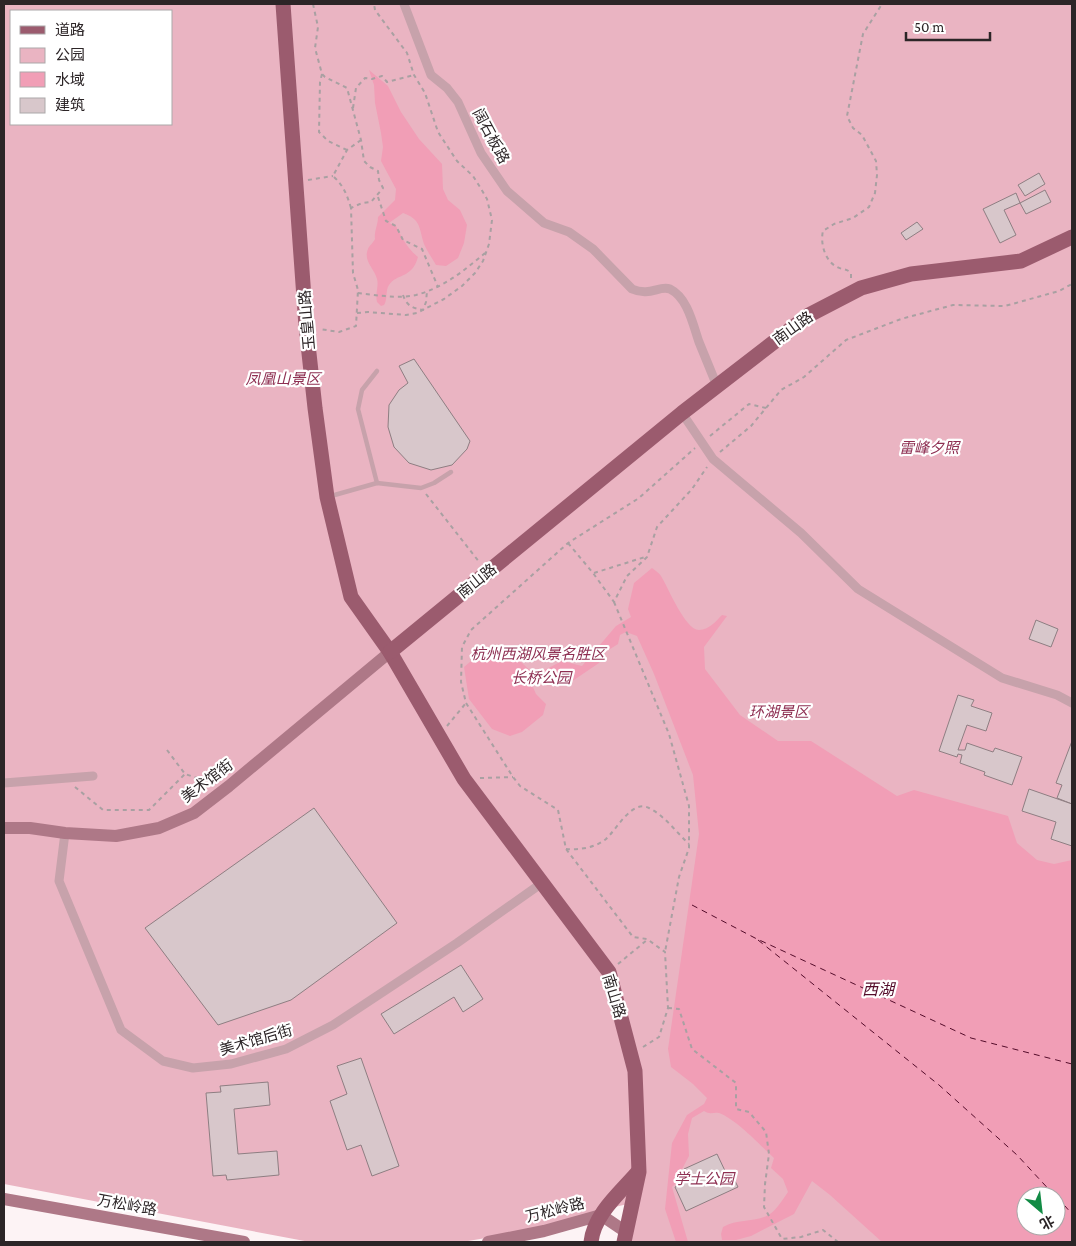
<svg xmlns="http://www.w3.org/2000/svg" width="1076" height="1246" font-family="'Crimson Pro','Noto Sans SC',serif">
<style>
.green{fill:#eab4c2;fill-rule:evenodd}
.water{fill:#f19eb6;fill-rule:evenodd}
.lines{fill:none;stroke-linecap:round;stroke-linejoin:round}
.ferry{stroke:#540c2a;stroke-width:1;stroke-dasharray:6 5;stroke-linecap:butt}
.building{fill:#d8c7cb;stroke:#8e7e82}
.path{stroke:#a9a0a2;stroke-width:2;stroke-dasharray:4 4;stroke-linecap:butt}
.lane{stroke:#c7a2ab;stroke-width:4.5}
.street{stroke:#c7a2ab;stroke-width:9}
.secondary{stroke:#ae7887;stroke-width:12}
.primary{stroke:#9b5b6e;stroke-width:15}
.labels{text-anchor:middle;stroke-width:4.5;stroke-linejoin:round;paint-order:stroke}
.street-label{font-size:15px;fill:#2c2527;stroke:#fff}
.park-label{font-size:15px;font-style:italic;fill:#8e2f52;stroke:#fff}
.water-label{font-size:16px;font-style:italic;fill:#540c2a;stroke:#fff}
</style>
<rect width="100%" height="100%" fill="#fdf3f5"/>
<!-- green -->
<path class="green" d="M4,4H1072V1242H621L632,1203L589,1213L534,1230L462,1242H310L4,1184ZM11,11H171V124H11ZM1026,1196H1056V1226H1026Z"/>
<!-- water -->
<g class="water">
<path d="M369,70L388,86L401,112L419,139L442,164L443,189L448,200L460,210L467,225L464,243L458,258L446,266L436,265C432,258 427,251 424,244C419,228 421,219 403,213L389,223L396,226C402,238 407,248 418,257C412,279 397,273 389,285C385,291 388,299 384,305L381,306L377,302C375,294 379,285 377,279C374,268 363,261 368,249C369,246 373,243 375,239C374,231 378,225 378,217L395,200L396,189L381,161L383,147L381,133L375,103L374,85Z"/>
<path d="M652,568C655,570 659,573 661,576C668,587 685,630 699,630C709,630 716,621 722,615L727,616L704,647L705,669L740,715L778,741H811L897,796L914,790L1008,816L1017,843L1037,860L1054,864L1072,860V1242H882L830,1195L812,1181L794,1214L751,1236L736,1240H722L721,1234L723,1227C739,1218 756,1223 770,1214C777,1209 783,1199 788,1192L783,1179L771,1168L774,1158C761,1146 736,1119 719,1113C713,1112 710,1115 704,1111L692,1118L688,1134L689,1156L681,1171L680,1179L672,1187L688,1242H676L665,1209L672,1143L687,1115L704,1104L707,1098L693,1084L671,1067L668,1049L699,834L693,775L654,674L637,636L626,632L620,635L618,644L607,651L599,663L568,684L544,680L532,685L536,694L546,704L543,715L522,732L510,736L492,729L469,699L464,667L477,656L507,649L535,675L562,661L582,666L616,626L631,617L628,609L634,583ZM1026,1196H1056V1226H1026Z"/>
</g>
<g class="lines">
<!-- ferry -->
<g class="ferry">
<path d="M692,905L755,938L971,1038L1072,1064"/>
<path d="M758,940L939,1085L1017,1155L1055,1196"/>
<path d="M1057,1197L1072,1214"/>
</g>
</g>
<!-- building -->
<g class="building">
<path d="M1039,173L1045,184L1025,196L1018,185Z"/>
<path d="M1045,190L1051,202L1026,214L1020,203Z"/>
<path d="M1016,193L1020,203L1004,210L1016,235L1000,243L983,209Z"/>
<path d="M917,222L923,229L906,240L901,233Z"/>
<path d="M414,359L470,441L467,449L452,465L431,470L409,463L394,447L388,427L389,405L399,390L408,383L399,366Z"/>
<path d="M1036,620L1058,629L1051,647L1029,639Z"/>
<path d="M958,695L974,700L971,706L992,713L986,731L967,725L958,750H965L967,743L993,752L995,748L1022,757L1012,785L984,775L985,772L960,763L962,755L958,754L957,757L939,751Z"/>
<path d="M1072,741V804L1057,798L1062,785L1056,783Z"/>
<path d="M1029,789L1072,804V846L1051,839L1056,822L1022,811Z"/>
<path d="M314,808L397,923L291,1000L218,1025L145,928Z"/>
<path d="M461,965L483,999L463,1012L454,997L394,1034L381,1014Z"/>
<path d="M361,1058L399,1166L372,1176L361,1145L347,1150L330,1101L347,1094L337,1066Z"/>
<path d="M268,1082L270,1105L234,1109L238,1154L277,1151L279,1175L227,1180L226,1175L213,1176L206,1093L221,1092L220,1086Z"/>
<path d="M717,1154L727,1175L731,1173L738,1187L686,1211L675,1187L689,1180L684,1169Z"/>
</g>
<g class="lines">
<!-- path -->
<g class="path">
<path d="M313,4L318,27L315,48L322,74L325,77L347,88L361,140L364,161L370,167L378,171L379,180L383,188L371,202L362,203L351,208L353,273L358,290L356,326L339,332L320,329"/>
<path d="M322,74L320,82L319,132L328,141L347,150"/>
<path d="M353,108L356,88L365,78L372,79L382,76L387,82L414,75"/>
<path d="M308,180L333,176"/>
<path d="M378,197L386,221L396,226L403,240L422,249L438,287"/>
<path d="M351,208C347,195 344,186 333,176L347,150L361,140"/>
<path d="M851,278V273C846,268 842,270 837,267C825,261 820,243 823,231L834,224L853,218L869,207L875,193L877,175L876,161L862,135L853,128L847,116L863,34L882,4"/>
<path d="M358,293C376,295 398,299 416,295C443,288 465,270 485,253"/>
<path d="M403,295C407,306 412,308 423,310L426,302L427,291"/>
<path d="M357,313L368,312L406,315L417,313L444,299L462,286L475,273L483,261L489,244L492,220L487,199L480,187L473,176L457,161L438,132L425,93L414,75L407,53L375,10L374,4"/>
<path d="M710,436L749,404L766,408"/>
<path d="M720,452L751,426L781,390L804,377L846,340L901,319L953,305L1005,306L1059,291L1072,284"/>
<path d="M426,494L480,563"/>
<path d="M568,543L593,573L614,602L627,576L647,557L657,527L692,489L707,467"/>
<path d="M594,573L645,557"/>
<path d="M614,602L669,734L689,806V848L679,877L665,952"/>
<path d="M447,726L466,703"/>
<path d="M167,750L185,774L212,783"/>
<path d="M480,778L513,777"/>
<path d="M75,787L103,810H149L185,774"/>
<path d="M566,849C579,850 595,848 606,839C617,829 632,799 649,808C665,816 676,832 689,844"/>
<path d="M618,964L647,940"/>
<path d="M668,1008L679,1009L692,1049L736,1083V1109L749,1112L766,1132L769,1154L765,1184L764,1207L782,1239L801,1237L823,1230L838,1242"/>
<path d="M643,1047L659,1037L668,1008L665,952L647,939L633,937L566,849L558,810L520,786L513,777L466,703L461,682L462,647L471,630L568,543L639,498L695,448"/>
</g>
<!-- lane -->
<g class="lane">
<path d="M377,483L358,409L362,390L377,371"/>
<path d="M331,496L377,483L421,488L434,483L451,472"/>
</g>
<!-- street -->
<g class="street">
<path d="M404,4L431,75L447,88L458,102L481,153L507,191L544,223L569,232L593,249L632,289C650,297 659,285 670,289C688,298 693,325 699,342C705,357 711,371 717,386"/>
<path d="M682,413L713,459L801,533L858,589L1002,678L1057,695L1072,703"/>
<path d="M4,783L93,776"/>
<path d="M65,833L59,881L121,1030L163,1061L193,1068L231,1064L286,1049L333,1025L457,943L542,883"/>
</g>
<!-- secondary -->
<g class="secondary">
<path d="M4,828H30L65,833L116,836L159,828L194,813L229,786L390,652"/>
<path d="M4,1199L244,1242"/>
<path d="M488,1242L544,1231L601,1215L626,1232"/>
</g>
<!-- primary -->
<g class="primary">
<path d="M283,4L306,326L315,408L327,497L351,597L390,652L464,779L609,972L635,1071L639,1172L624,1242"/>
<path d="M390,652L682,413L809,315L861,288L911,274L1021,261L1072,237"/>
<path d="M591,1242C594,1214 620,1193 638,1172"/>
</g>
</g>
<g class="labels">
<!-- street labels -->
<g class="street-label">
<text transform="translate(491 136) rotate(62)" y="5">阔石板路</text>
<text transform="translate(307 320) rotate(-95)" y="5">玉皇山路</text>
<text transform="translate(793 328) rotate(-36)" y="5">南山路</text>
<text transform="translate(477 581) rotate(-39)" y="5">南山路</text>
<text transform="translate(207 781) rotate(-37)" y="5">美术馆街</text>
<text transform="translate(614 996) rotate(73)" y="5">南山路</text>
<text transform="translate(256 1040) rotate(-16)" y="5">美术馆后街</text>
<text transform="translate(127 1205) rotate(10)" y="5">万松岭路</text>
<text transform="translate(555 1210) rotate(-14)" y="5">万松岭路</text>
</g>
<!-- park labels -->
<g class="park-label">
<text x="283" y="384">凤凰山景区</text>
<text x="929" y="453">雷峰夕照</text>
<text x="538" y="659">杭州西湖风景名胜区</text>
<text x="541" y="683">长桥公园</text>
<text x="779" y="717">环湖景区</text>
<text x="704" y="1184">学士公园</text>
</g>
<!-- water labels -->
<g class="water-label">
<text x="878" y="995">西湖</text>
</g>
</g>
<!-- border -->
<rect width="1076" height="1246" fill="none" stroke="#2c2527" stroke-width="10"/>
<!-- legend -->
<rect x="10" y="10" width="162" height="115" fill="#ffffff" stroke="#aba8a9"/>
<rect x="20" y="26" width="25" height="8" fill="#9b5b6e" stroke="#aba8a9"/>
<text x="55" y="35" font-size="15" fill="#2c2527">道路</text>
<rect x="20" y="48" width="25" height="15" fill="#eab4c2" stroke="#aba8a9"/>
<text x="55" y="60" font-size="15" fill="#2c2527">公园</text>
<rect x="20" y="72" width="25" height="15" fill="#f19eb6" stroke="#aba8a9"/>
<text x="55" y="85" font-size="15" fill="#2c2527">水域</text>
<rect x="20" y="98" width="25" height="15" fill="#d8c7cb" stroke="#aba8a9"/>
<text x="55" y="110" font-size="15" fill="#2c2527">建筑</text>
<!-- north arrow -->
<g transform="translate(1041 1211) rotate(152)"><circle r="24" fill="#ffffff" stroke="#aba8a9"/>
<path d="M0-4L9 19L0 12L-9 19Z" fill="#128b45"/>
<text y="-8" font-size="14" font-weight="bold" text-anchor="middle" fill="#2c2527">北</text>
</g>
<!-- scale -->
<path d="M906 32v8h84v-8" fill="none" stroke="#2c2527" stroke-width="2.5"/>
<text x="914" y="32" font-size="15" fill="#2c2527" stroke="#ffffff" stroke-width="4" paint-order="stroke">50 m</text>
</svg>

────────────────────────────────────────

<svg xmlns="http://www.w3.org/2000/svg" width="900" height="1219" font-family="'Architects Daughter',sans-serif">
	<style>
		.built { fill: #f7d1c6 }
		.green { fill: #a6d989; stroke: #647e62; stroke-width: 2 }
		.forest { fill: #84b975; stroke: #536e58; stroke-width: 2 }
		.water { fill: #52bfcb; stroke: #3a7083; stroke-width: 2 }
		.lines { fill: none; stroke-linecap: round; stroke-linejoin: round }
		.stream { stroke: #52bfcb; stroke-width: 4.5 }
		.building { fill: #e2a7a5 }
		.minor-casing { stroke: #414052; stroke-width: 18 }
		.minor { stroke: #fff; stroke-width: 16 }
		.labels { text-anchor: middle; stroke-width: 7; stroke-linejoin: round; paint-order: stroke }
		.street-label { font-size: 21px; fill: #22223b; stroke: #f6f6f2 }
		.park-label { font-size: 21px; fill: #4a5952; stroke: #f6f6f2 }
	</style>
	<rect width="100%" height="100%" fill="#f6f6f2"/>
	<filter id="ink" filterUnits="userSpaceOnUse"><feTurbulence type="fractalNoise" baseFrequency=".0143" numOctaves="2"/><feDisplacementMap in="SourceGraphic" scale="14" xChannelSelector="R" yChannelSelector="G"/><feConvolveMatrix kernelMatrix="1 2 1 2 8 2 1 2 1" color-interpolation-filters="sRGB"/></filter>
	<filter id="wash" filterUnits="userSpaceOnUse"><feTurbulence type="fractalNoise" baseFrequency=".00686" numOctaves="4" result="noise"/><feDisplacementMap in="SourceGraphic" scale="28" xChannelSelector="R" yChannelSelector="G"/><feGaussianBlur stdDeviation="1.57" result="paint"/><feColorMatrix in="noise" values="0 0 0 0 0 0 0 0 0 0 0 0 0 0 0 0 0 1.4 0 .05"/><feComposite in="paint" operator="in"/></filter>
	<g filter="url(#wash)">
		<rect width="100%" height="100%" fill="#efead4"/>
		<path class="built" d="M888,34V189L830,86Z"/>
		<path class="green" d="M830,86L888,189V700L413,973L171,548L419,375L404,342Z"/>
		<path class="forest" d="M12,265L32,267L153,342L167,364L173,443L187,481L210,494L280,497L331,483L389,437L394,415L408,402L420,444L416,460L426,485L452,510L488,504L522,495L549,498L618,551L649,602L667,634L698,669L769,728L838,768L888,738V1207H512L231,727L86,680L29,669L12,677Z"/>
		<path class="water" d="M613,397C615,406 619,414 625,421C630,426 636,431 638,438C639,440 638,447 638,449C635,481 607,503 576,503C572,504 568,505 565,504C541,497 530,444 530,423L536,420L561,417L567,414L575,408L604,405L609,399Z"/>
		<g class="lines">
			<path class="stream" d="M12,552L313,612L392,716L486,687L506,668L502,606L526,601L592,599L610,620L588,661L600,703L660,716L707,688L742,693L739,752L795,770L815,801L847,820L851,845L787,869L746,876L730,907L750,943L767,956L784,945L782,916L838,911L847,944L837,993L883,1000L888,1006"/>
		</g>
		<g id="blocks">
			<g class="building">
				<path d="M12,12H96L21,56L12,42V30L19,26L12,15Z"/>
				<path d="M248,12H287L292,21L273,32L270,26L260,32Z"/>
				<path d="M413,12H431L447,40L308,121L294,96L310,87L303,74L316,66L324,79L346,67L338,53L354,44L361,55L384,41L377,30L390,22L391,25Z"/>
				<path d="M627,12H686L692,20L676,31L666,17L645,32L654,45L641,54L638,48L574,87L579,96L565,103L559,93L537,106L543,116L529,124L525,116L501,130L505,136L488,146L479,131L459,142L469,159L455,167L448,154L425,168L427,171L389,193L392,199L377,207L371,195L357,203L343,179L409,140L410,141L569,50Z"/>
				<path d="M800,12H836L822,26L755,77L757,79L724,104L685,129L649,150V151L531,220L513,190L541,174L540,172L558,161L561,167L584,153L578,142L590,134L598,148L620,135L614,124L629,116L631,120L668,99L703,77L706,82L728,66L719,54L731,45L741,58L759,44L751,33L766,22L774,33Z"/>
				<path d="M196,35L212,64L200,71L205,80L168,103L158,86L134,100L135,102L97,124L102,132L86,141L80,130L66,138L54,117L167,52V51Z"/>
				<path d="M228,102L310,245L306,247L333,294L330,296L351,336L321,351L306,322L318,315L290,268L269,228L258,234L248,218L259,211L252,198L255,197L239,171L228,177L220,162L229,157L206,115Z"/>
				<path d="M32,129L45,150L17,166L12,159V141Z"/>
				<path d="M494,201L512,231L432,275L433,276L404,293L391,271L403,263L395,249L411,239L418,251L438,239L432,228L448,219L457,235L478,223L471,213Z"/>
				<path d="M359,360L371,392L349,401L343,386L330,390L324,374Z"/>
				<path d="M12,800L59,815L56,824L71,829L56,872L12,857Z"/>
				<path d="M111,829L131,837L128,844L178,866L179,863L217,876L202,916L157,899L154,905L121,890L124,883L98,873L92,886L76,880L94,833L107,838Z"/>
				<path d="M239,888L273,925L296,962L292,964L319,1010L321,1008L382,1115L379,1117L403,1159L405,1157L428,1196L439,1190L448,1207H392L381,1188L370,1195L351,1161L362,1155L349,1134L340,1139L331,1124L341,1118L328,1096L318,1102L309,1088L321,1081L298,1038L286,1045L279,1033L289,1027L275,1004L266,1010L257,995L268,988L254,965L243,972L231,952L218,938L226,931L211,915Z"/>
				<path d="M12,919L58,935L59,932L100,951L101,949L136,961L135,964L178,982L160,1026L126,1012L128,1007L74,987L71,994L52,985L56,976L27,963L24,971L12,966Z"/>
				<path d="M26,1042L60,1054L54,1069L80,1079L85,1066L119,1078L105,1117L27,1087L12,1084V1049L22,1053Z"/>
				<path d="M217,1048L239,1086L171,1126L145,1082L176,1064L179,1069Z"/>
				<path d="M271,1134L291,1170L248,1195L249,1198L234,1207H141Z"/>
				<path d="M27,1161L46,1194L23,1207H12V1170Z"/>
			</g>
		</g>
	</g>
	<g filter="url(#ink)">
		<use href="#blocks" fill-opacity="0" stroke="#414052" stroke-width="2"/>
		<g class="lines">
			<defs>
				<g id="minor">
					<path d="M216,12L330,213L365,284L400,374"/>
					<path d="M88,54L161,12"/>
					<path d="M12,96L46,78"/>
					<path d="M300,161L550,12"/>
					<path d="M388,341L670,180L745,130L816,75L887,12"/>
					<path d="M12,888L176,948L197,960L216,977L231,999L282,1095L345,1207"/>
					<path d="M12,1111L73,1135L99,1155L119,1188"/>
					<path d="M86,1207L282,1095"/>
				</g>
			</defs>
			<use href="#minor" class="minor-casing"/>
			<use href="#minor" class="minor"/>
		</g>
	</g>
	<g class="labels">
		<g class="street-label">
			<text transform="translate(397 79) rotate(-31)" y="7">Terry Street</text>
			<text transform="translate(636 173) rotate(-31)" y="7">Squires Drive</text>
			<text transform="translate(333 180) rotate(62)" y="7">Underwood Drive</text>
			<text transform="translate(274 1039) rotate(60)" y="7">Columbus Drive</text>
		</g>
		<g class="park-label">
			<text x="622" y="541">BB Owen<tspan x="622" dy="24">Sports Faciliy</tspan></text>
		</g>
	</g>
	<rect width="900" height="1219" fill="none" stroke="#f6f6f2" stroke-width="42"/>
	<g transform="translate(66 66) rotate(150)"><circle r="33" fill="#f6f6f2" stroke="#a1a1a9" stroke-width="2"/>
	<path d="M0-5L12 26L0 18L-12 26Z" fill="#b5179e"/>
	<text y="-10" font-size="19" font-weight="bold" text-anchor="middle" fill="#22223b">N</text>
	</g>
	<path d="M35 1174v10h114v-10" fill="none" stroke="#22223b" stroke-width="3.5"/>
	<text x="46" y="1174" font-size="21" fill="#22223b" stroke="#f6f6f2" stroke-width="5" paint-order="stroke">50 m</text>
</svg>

────────────────────────────────────────

(What needs to be done): The answer must be all the lines above that hold the word "dasharray".

(Answer box):
.ferry{stroke:#540c2a;stroke-width:1;stroke-dasharray:6 5;stroke-linecap:butt}
.path{stroke:#a9a0a2;stroke-width:2;stroke-dasharray:4 4;stroke-linecap:butt}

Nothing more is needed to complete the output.